Friday, July 22, 2011

Taking a look back on 5 inventions


In our generation, we're always looking forward to the newest invention or update of an electronic device that we've forgotten about the inventions that really gets us through these days. Inventions that I felt was necessary to mention so that we remember what's the real deal.

1) Can opener: There was once a day where folks would have to use a chisel and a hammer to open canned goods. The inventor of the can, Peter Durand, found a way to seal food in a can, but didn't give thought to how you could open that very can. I once used a knife because I couldn't find my can opener and although I kept my finger, blood was visible. This makes the can opener such a commodity and allows us to cook the grinds eeeeeasy.

2) Doors: Before doors, there was no privacy. There would be openings into various rooms, but you'd never be kept alone. People would be sneaking over your back to read what you were writing in your diary, see you doing sexual activities, and ultimately taking huge dumps. Until doors, life was public. Now, we can enter into closed rooms, shut the door behind us, and then get back out again.

3) Light bulb: Before the light bulb was invented by Thomas Edison, people were using lit candles to light up their houses/rooms. When you walked your chick down the hallway and into your room, which was filled with a ridiculous amount of lit candles, she didn't think it was romantic, she just was thankful that she could see where she was walking. Now, even if you got your girl with one lit candle, she's like, "OMG, this is soooo perfect!" You can thank Thomas for that one.

4) Fan: "What do you mean we don't have to rely on nature's wind in order to have a breeze in doors? You mean, you just have to plug this into the outlet, and it will create wind?!" Have you ever not possessed a fan? Then as you're sleeping, sweat forms in pockets like the backside of your knees and in your armpits.

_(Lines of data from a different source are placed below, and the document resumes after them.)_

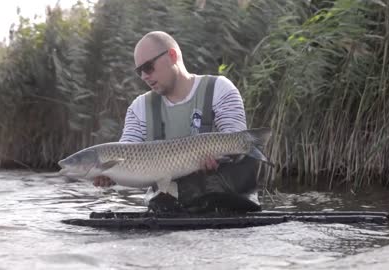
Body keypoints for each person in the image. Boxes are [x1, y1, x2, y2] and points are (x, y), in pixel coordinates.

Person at [93, 31, 265, 213]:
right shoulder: (139, 107)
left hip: (226, 204)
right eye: (139, 71)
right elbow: (125, 153)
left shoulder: (219, 89)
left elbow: (239, 147)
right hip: (168, 208)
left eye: (148, 67)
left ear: (173, 56)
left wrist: (220, 162)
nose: (144, 76)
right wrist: (112, 175)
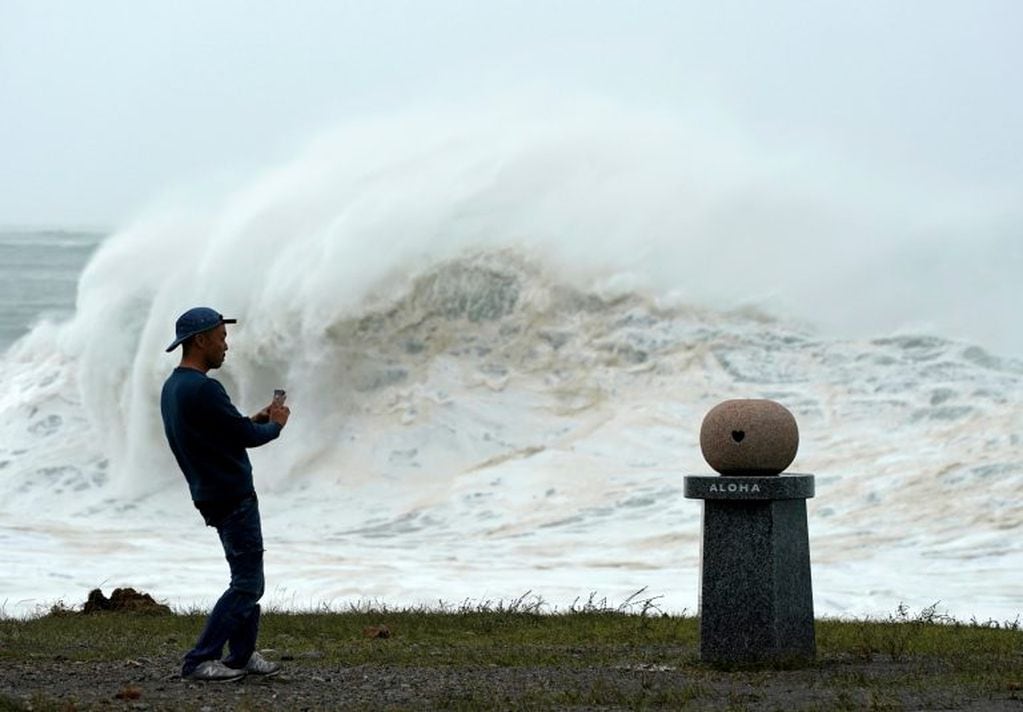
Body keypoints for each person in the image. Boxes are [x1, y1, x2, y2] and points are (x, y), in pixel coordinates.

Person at [160, 306, 291, 682]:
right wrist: (276, 426)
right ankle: (200, 659)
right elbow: (247, 439)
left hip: (210, 493)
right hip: (231, 495)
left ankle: (242, 655)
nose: (225, 346)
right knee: (248, 583)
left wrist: (254, 418)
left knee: (246, 576)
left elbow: (224, 430)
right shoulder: (204, 387)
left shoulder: (176, 386)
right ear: (200, 340)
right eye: (221, 337)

What if you're sleeping with your girl, spooning, and all she's thinking is, "Eww, he has the audacity to buy a loco moco for dinner even though I told him to watch his calories, but not purchase a damn fan so he's not sweating buckets all over me?!" A fan is crucial, especially here in Hawaii.

5) Toilet paper: I think you saw this one coming, but I had to do it. Our bodies are made to take a dump almost daily, so toilet paper is a necessity in our lives. Life without toilet paper is an itchy experience. Back in the day, people would use fruit skins, wood shavings, moss, ferns, snow, and other things I don't want the wiping of my butt to be associated with. This has to be one of the most brilliant inventions ever. Oh, I can get apps on something called an iPhone? Oh, I can watch movies on something called a television? Oh, I can warm up my food without a stove in something called a microwave? Pssh, more like I can wipe my butt after I take a huge dump and not be scratching all day with something called toilet paper!

No conclusion, I'm flushing this damn toilet,

Loa

Friday, July 8, 2011

I yell a lot, and my name is Eminem


After work, I got in my car, and Eminem was blasting on the radio barking like a mad dog again. I haven't listened to every song of Slim Shady's, but it seems as though he is yelling in every song that I hear from him. I can't imagine having a conversation with Eminem.

"Hey, what's up Em," I'd start off by saying.

"What's up, Loa!," he'd yell at me looking like he wants to start a fight.

Slowly, I'd say, "I'm doing good...how are you?"

"I'm great!" Eminem would begin. "It's such a great day! The sun is out and there was a nice breeze!"

"Why are you mad then?"

"I ain't mad!"

"Then why do you keep yelling at me?"

"I ain't yelling, homie! I ain't yelling!"

Soon after that, I would sit down with him, and let him know that I recorded our entire conversation without his consent. At first, he would be mad, but then I would give him a little nod to let him know he was getting mad, then he'd listen in on the conversation.

"I'm so sorry, Loa!" he would yell. "I mean, I'm so sorry, Loa. I don't listen to my own music, so this whole time, I didn't know I was yelling like a madman."

"It's ok, Eminem," I'd say as I consoled him. "I care about you, and I care about your well-being. You'll get through this, I know you will. It'll take time, but trust me, the world is about to change once you stop yelling madly in your songs. Have you ever thought about your throat? You yell so much that there's no need to smoke cigarettes--you're gonna eventually be speaking through a microphone out of a hole in your throat. Do you want that, Em, do you want that?!"

"No," he simply would answer with a frown.

Changes are upon us, my friends. Great changes. And it all starts with Slim Shady.